Tak hanya itu pihaknya juga membuka kesempatan kepada publik untuk mengkontribusikan spesies yang telah ditemukan.
“Masyarakat dapat mengirimkan koleksi dalam bentuk foto spesies dengan melengkapi data tempat dan waktu ditemukan. Koleksi tersebut dapat menjadi data observasi, salah satunya dalam InaBIF,” imbuh Peggie.

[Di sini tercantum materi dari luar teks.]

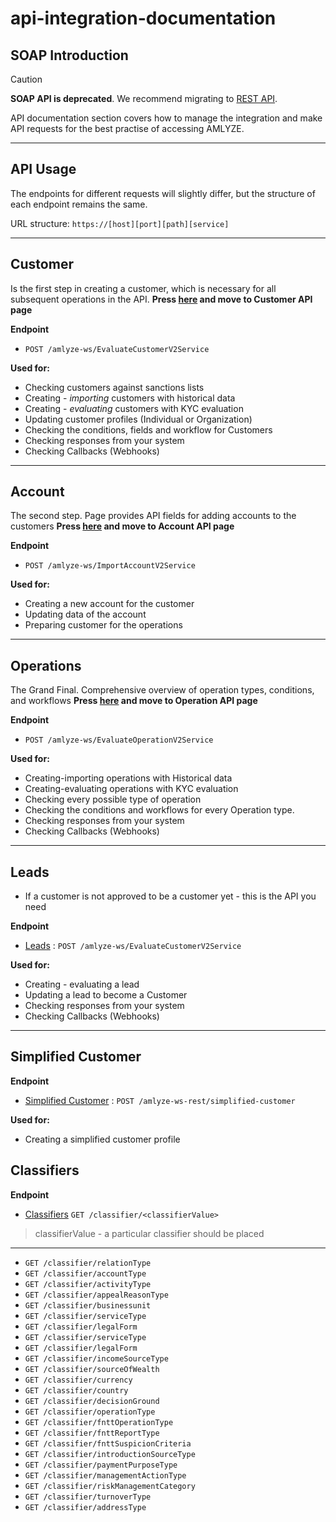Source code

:# api-integration-documentation

## SOAP Introduction

> [!CAUTION]
> **SOAP API is deprecated**. We recommend migrating to [REST API](../Rest/README.md).

API documentation section covers how to manage the integration and make API requests for the best practise of accessing AMLYZE.

---

## API Usage

The endpoints for different requests will slightly differ, but the structure of each endpoint remains the same.

URL structure: `https://[host][port][path][service]`

---

## Customer

Is the first step in creating a customer, which is necessary for all subsequent operations in the API.
**Press [here](customer/customer.md) and move to Customer API page**

**Endpoint**

* `POST /amlyze-ws/EvaluateCustomerV2Service`

**Used for:**

* Checking customers against sanctions lists
* Creating - *importing* customers with historical data
* Creating - *evaluating* customers with KYC evaluation
* Updating customer profiles (Individual or Organization)
* Checking the conditions, fields and workflow for Customers
* Checking responses from your system
* Checking Callbacks (Webhooks)

---

## Account

 The second step. Page provides API fields for adding accounts to the customers
**Press [here](account/account.md) and move to Account API page**

**Endpoint**

* `POST /amlyze-ws/ImportAccountV2Service`

**Used for:**

* Creating a new account for the customer
* Updating data of the account
* Preparing customer for the operations

---

## Operations

 The Grand Final. Comprehensive overview of operation types, conditions, and workflows
   **Press [here](operation/operation.md) and move to Operation API page**

**Endpoint**

* `POST /amlyze-ws/EvaluateOperationV2Service`

**Used for:**

* Creating-importing operations with Historical data
* Creating-evaluating operations with KYC evaluation
* Checking  every possible type of operation
* Checking the conditions and workflows for every Operation type.
* Checking responses from your system
* Checking Callbacks (Webhooks)

---

## Leads

* If a customer is not approved to be a customer yet - this is the API you need

**Endpoint**

* [Leads](leads/leads.md) : `POST /amlyze-ws/EvaluateCustomerV2Service`

**Used for:**

* Creating - evaluating a lead
* Updating a lead to become a Customer
* Checking responses from your system
* Checking Callbacks (Webhooks)

---

## Simplified Customer

**Endpoint**

* [Simplified Customer](simplifiedCustomer/simplifiedCustomer.md) : `POST /amlyze-ws-rest/simplified-customer`

**Used for:**

* Creating a simplified customer profile

## Classifiers

**Endpoint**

* [Classifiers](../Classifiers/classifiers.md)  `GET /classifier/<classifierValue>`
  
> classifierValue - a particular classifier should be placed

---

* `GET /classifier/relationType`
* `GET /classifier/accountType`
* `GET /classifier/activityType`
* `GET /classifier/appealReasonType`
* `GET /classifier/businessunit`
* `GET /classifier/serviceType`
* `GET /classifier/legalForm`
* `GET /classifier/serviceType`
* `GET /classifier/legalForm`
* `GET /classifier/incomeSourceType`
* `GET /classifier/sourceOfWealth`
* `GET /classifier/currency`
* `GET /classifier/country`
* `GET /classifier/decisionGround`
* `GET /classifier/operationType`
* `GET /classifier/fnttOperationType`
* `GET /classifier/fnttReportType`
* `GET /classifier/fnttSuspicionCriteria`
* `GET /classifier/introductionSourceType`
* `GET /classifier/paymentPurposeType`
* `GET /classifier/managementActionType`
* `GET /classifier/riskManagementCategory`
* `GET /classifier/turnoverType`
* `GET /classifier/addressType`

Sementara itu, Kepala Bidang Zoologi di Pusat Penelitian Biologi LIPI lainnya, Cahyo Rahmadi menyatakan, pendataan serangga merupakan upaya LIPI untuk melengkapi data kehati.
Baca juga: Urgensi Zoonosis Perdagangan Satwa Liar
Nantinya, data ini akan menjadi salah satu dasar untuk menyatakan status kepunahan.
“Negara maju sudah memiliki perbandingan data serangga dari tahun ke tahun. Sedangkan di Indonesia baru sebatas memiliki koleksi spesimen. Inilah yang dianggap sebagai kondisi kritis eksistensi serangga,” terang Cahyo.
Cahyo menerangkan, status hewan yang tidak langka dan belum masuk daftar merah belum tentu aman, karena masih sedikit orang yang memperhatikan serangga.
“Diperlukan perubahan perilaku masyarakat untuk menghargai keberadaan makhluk kecil tersebut,” tutupnya.